About this exercise: For the IMU angular velocity post below, answer yes or no to whether each statement agrees with it, and quote the post's words that decide it. (a) The poster chose quaternions over reading angular velocity straight from the sensor because that direct reading is said to be less precise. (b) Taking the quaternion Delta between samples suffers from gimbal lock. (c) With the sensor rotated 90° in the yaw axis, tilting it changes the y (pitch) axis.

Excerpt to read:
# Most accurate way to obtain angular velocity from a IMU sensor

I have been using a BNO055 sensor (9° dof IMU) for a project which will use angular velocity to move the mouse cursor on a PC screen.

So far, I have gotten quaternion output from the sensor and been able to convert it to angular velocity in a couple of ways. The first, multiplying 1 quaternion sample by its conjugate in the next sample, and then converting the quaternion Delta in Euler angles. The second, converting from quaternions to Euler angles and then finding the change in those between samples.

Both methods result in angular velocity measurement, but each with their advantages and disadvantages. E.g. Quaternion Delta between samples does not suffer from gimbal lock, but it's difficult to isolate pitch from roll.

I know that you can ask the sensor for angular velocity data directly, but apparently that's less precise due to the Gyro drift and it's relative orientation only, which is why I opted to work with quaternions.

My code included below for reference with the 2 approaches in case it's helpful/interesting. It uses the Adafruit repository for BNO sensor.

void quaternion_Delta () {
// Quaternion data 1
imu::Quaternion quat = bno.getQuat();
// Euler 1
imu::Vector<3> euler_one = quat.toEuler();
//delay between samples
delay(BNO055_SAMPLERATE_DELAY_MS);
// Quaternion data 2
imu::Quaternion quat_two = bno.getQuat();
// Euler 2
imu::Vector<3> euler_two = quat_two.toEuler();
// quaternion comparison
imu::Quaternion quatDelta = quat_two * quat.conjugate ();
imu::Vector<3> euler = quatDelta.toEuler();
Serial.print(" X: ");
Serial.print(" Y: ");
Serial.print(" Z: ");
Serial.print("\t\t");
// Euler comparison
imu::Vector<3> euler_comparison = euler_two - euler_one;
Serial.print(" x: ");
Serial.print(" y: ");
Serial.print(" z: ");
Serial.print("\n");
}


Edit: demonstration for quaternion Delta.

When quaternion current * quaternion home and transforming to Euler angles, we get the angular velocity between the 2 quaternions. Please imagine the sheet of paper to be the earth reference frame and to the watch the sensor's reference frame. With no yaw rotation, if with tilt the sensor up that causes a positive change in the y (pitch) axis. With 90° rotation of the sensor in the X (yaw) axis, however, a tilt of the sensor results in a change in the z (roll) axis instead.

Supplied information:
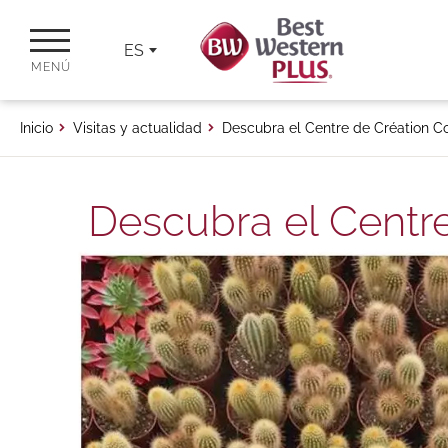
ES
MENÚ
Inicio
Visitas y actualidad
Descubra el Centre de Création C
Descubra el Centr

---

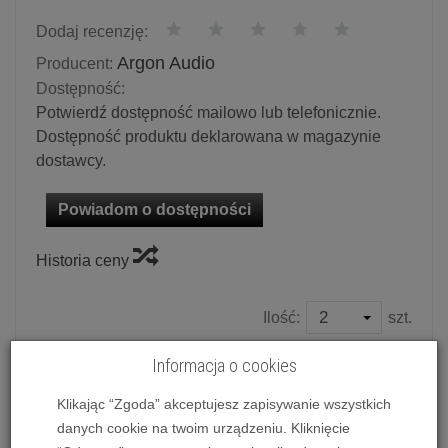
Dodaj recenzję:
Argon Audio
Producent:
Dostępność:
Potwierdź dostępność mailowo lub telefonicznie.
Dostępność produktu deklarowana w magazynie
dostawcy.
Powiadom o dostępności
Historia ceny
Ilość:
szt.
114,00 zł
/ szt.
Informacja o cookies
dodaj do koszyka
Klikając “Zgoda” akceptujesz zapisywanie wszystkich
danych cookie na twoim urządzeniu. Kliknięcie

Reply:
(a) Yes: "apparently that's less precise due to the Gyro drift and it's relative orientation only, which is why I opted to work with quaternions."
(b) No: "Quaternion Delta between samples does not suffer from gimbal lock"
(c) No: "With 90° rotation of the sensor in the X (yaw) axis, however, a tilt of the sensor results in a change in the z (roll) axis instead."